Nouvelle vie. Le bâtiment des recettes, bien que sans affectation depuis la suppression du Block 19 (repris par le B27 EBP de Mons) le 19 juin 2011, est toujours en place. Face à la gare les voies du tram, supprimé en 1952, sont toujours visibles. Le conseil communal de Soignies a donné son feu vert à un projet de réaffectation de l’ancien bâtiment des voyageurs de la gare de Neufvilles, après acquisition en 2021 pour 75.000 euros à SNCB. Le bâtiment était menacé de démolition. La Ville de Soignies, par la voix de sa Bourgmestre Fabienne Winckel, a annoncé en juin 2026 que la rénovation du bâtiment « est en cours afin de lui donner une nouvelle utilité au service des citoyens. Le projet prévoit la création de deux logements et d’un espace communautaire au rez-de-chaussée. » La rénovation constitue « la première étape d’un projet plus large de redynamisation du quartier de la gare… »
Raccordement des Carrières
Triste souvenir: 27 juin 1976. Neufvilles… gare paisible et, pourtant, de sinistre mémoire. C’est ici que les Chemins de Fer belges ont connu une de leurs plus grosses catastrophes. 27 juin 1976. 13h45. Le train 284, express Amsterdam – Paris, arrive à Neufvilles. 125 km/h.

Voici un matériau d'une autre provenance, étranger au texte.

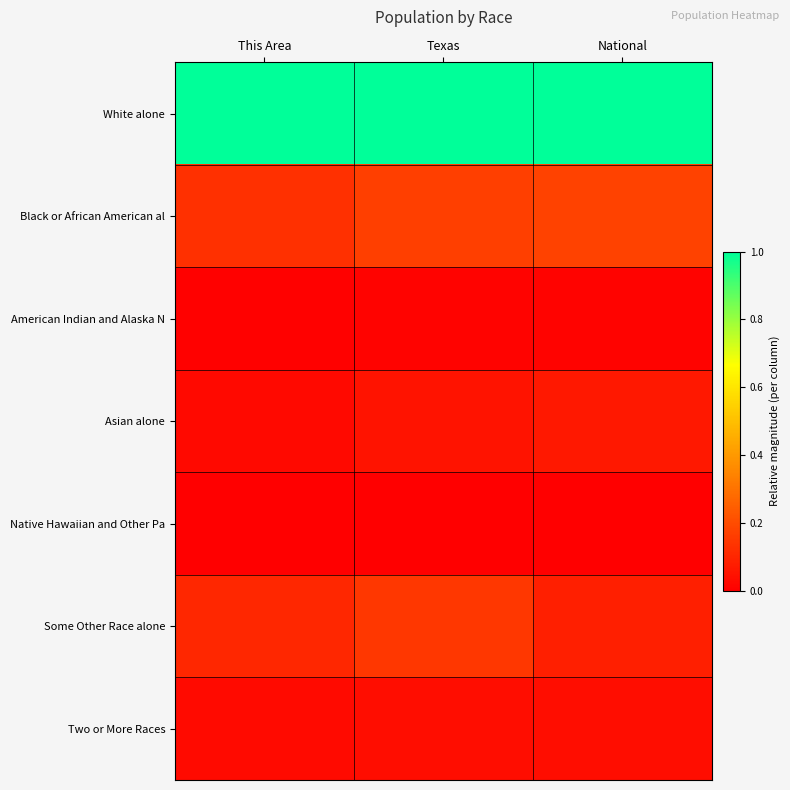

Between National and Texas, which is larger?

National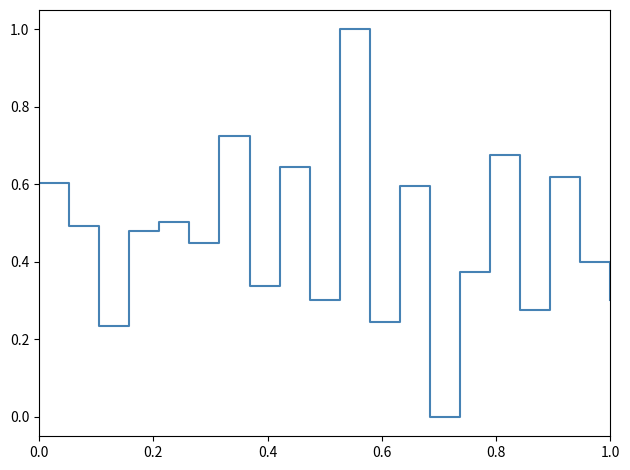

What is the greatest value displayed?

1.0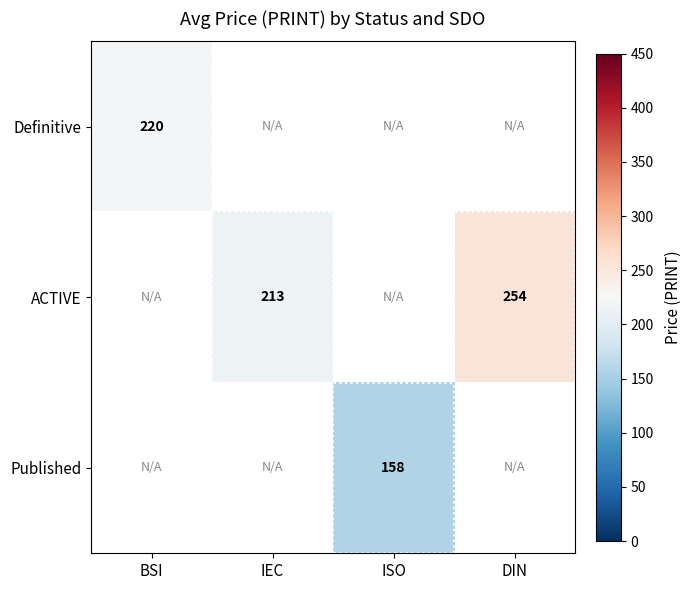

Which label corresponds to the largest value in the chart?

DIN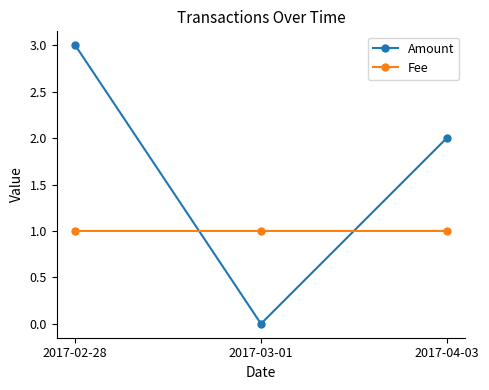

Reading left to right, transcribe all the data shown in this chart.

Amount: 2017-02-28=3.0	2017-03-01=0.0	2017-04-03=2.0
Fee: 2017-02-28=1.0	2017-03-01=1.0	2017-04-03=1.0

La voie est limitée à 140… Le convoi est bondé de jeunes Hollandais sur la route des vacances à Paris. Soudain, la neuvième voiture rate l’aiguillage, à 300 m, avant l’entrée en gare, un aiguillage long, du même type que celui dont on avait tant parlé un an plus tôt lors de la catastrophe de Ghlin (12/6/1975). La chaleur, causant une dilatation et un dysfonctionnement de l’aiguillage, aurait été à l’origine des deux accidents. Au bilan à Neufvilles: des dizaines de blessés, des corps déchiquetés…, des morts, plus de 10, la plupart dans ce 9e wagon couché sur le flanc tout près du raccordement du Clypot et qui a entraîné la 8e, la 10e, la 11e et la 12e voitures, heureusement, toutes restées debout sur le ballast. Les chemins de fer prendront par la suite des dispositions concernant les aiguillages en question: dans un premier temps, les régulateurs des postes de signalisation devront manœuvrer les aiguillages peu parcourus pour que les lames bougent de temps et temps et se « recollent »; par la suite, les aiguillages parcourus à plus de 90 km/h allaient être – et ils le sont toujours – équipés de vérins mécaniques qui bloquent la tringle de manœuvre des aiguilles, si bien qu’il est impossible qu’elles bougent. On dénombra 11 morts et 38 blessés à Neufvilles. L’enquête avait conclu à une défectuosité technique au niveau d’un aiguillage.